● **About this exercise**:
Pictures excluded, reproduce exactly the lines below from the one with "text: 드라이버를 ->" through the one with "html: none ->", both included.

● **Given data**:
======

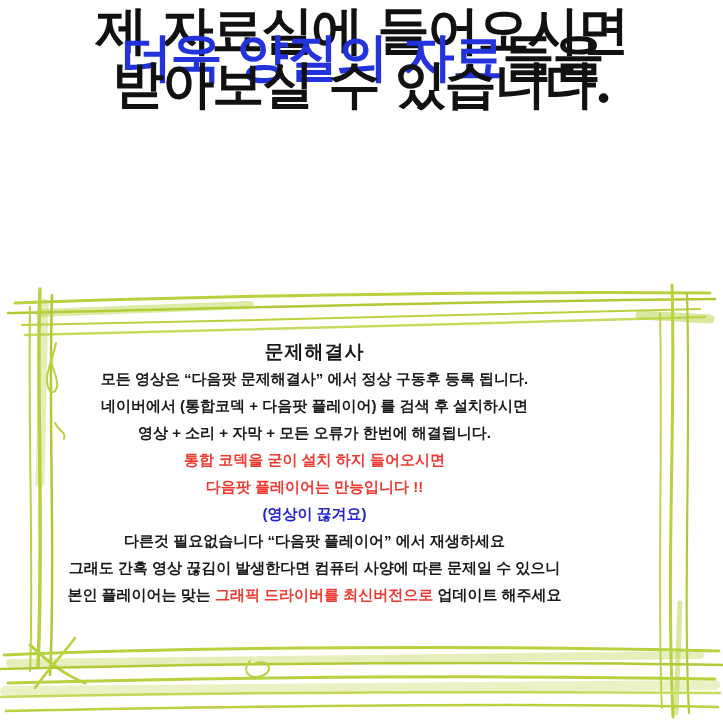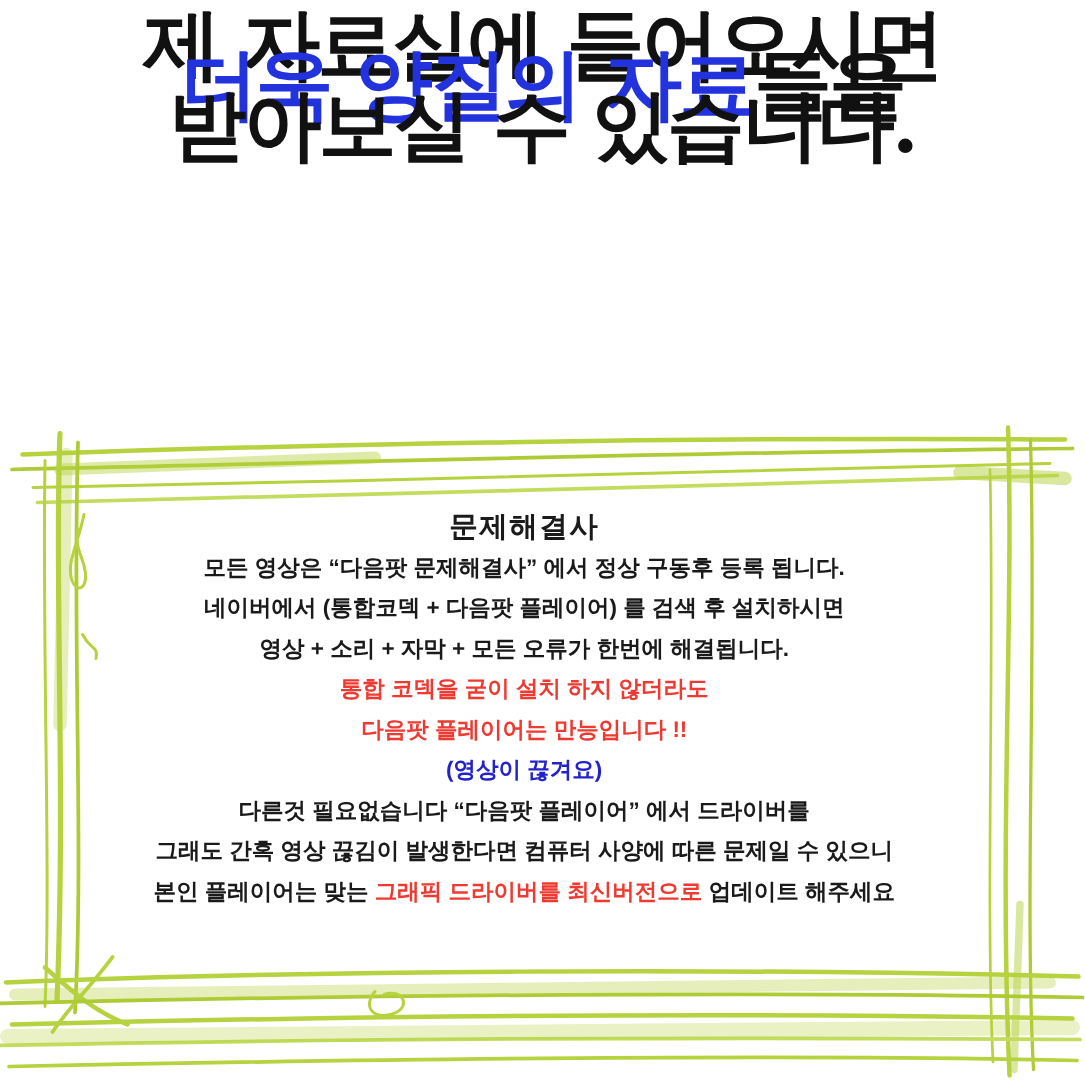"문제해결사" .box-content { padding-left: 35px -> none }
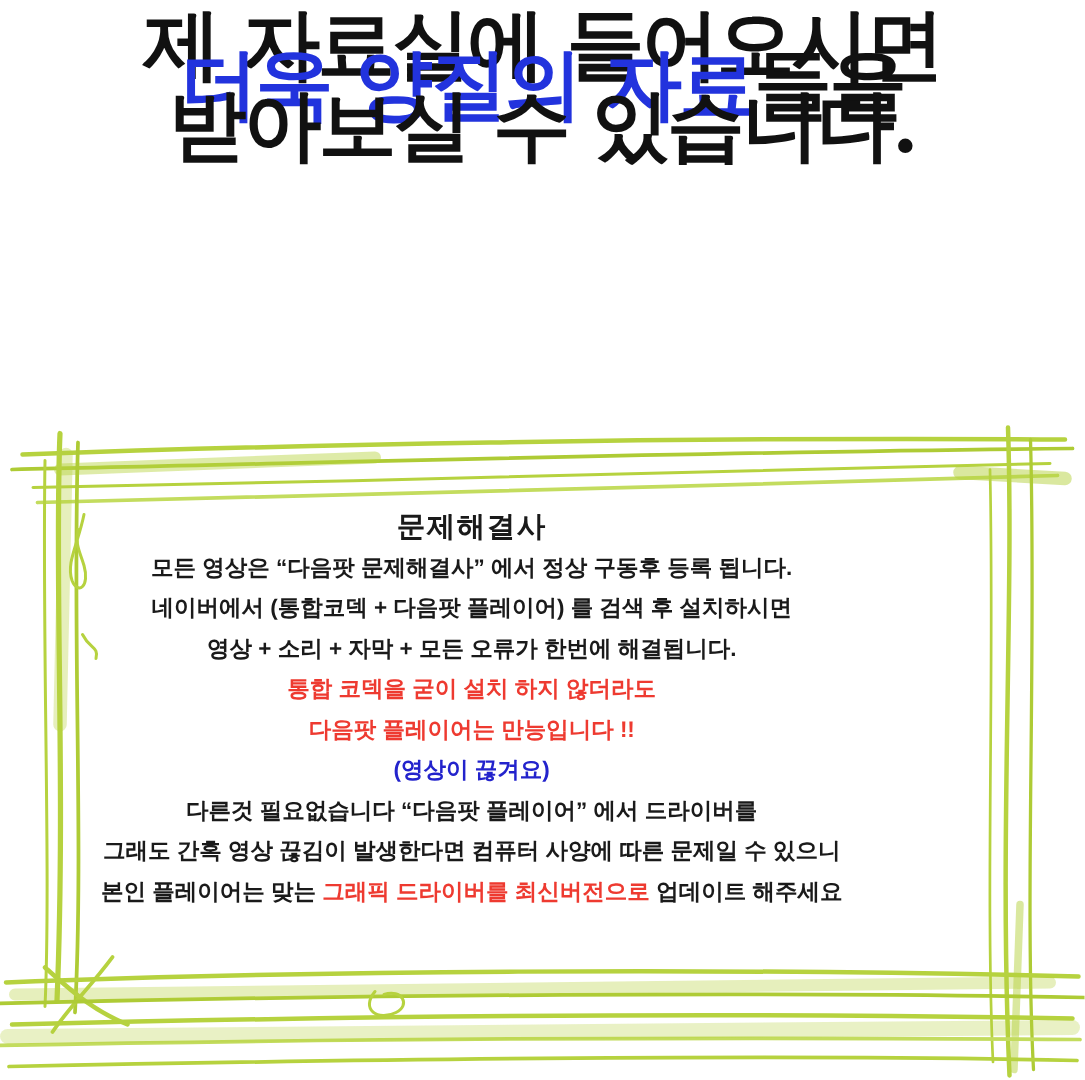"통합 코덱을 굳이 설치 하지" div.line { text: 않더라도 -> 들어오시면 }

======

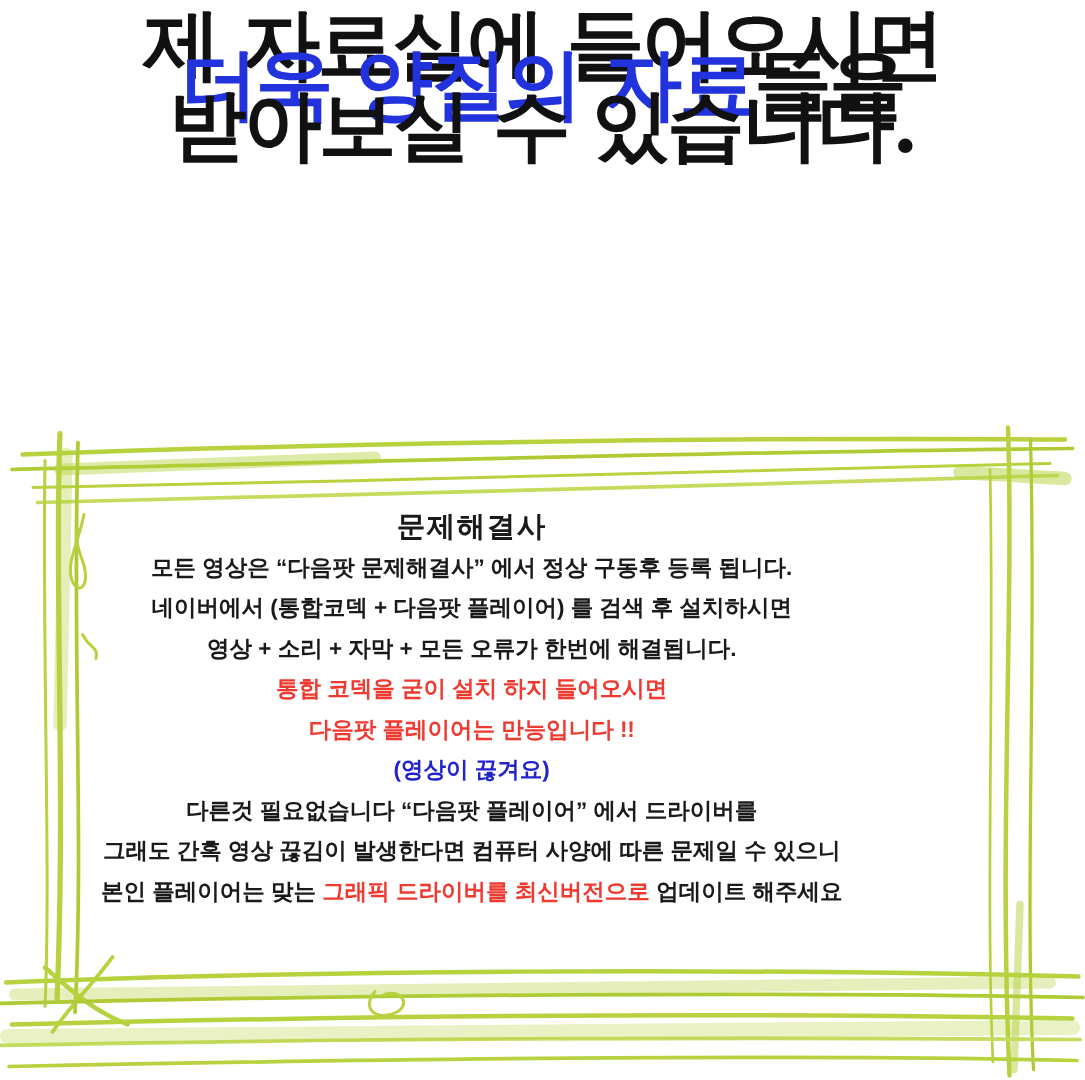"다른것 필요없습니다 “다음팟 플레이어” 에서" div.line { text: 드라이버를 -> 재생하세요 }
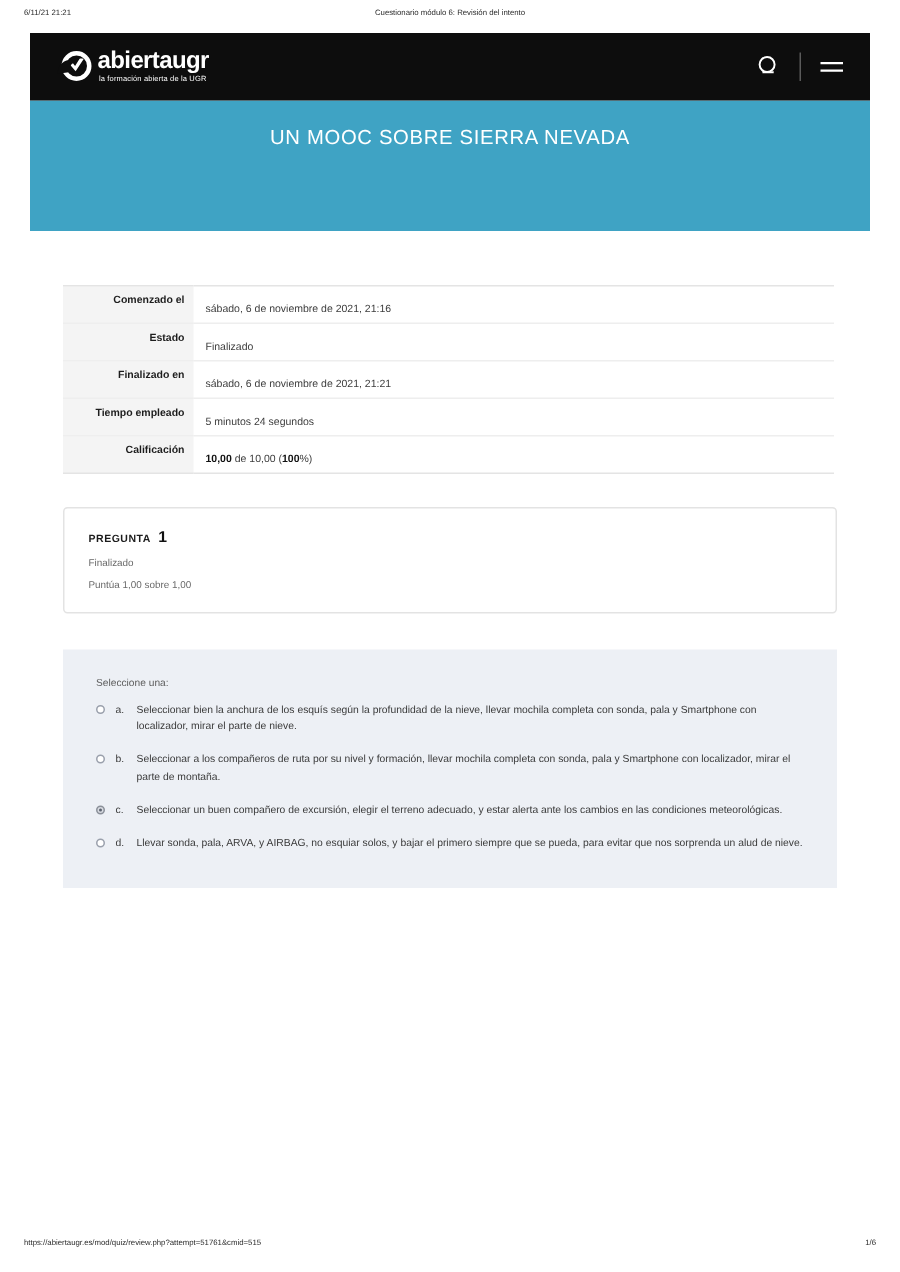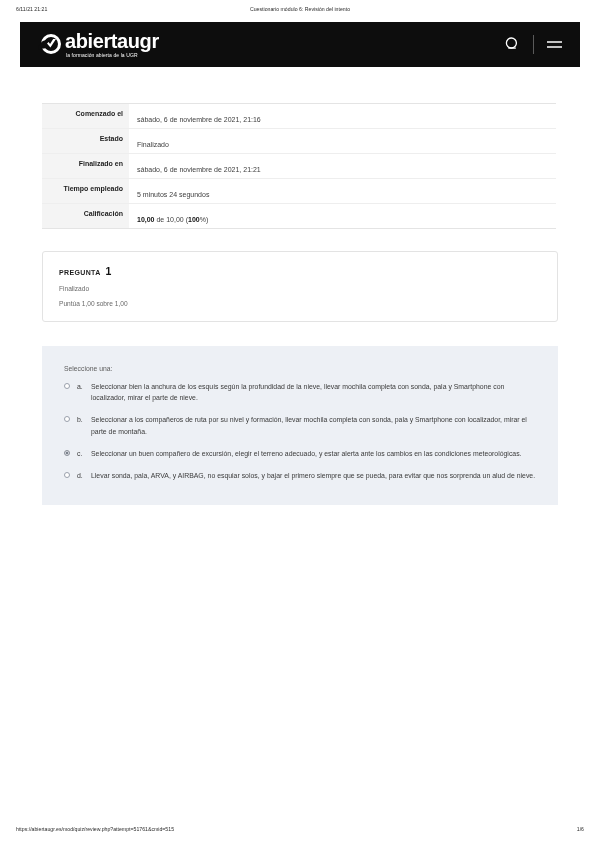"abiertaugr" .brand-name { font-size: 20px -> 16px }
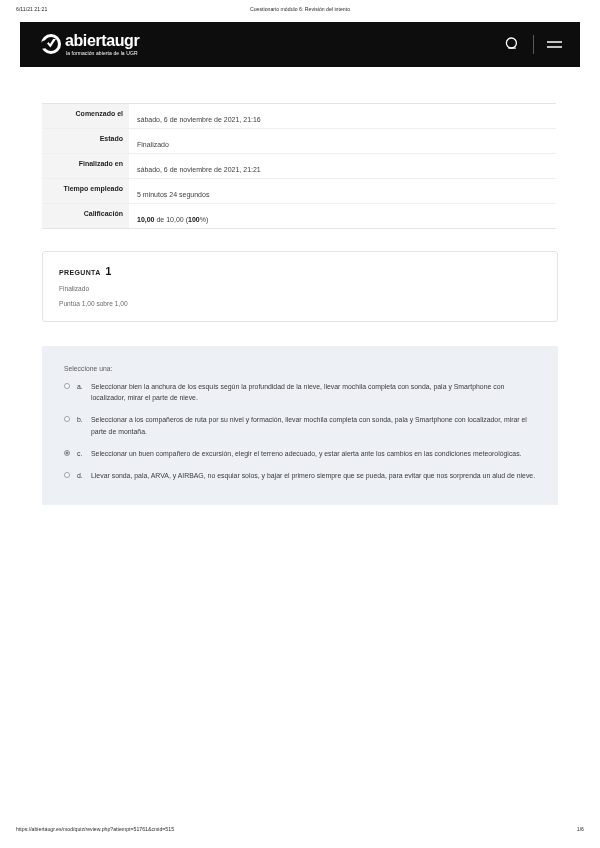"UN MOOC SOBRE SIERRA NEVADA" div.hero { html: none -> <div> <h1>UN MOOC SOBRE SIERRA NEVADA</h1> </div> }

======

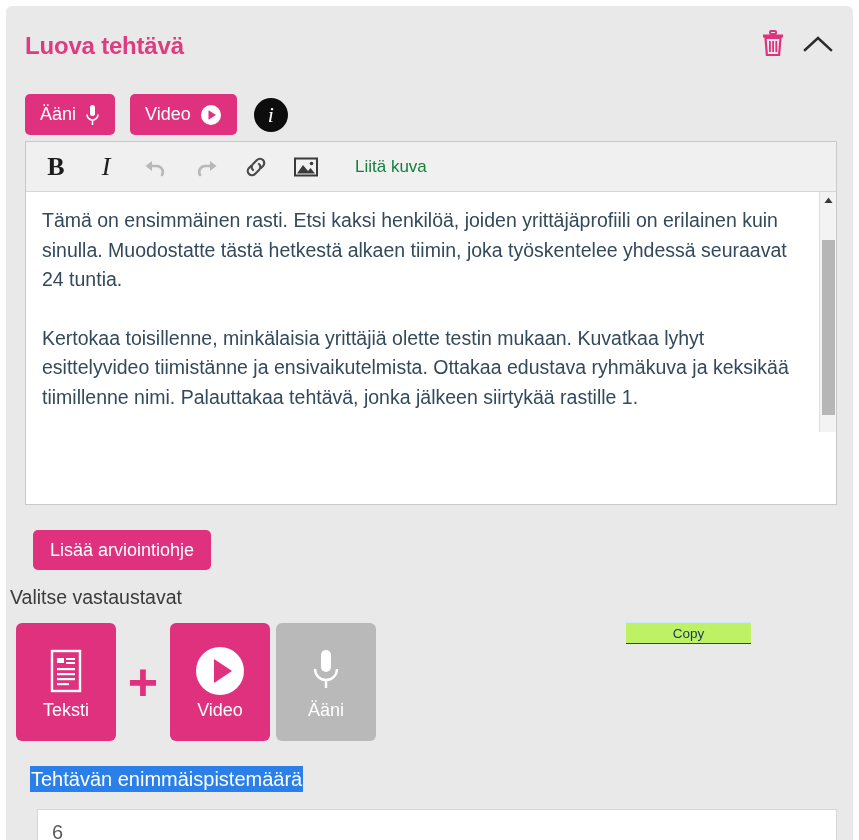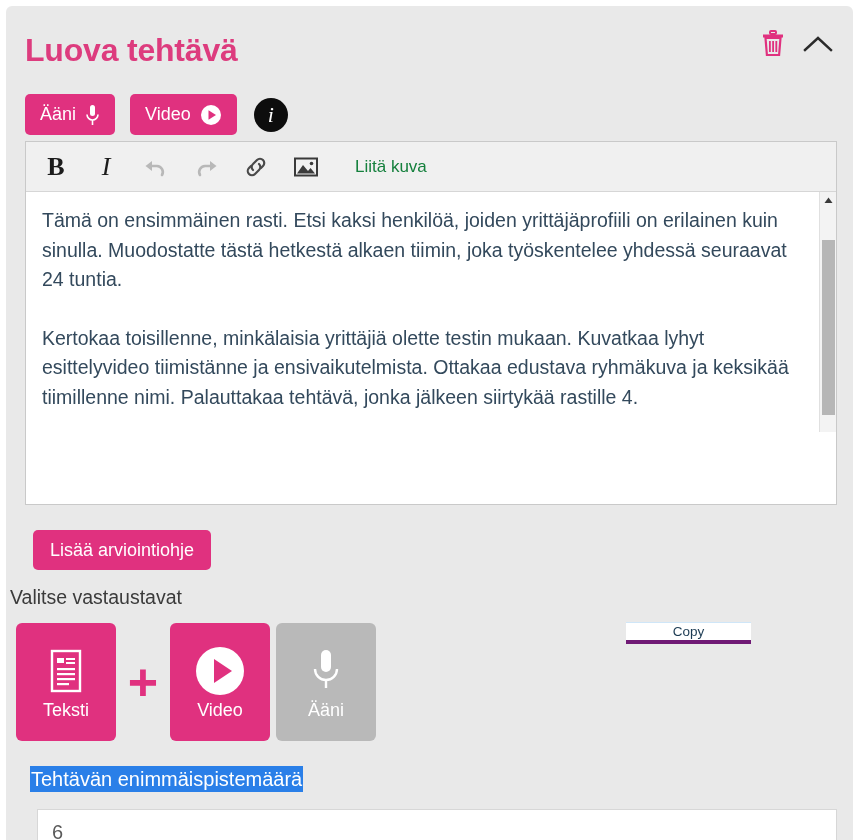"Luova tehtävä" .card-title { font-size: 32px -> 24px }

======

● **Response**:
"다른것 필요없습니다 “다음팟 플레이어” 에서" div.line { text: 드라이버를 -> 재생하세요 }
"abiertaugr" .brand-name { font-size: 20px -> 16px }
"UN MOOC SOBRE SIERRA NEVADA" div.hero { html: none -> <div> <h1>UN MOOC SOBRE SIERRA NEVADA</h1> </div> }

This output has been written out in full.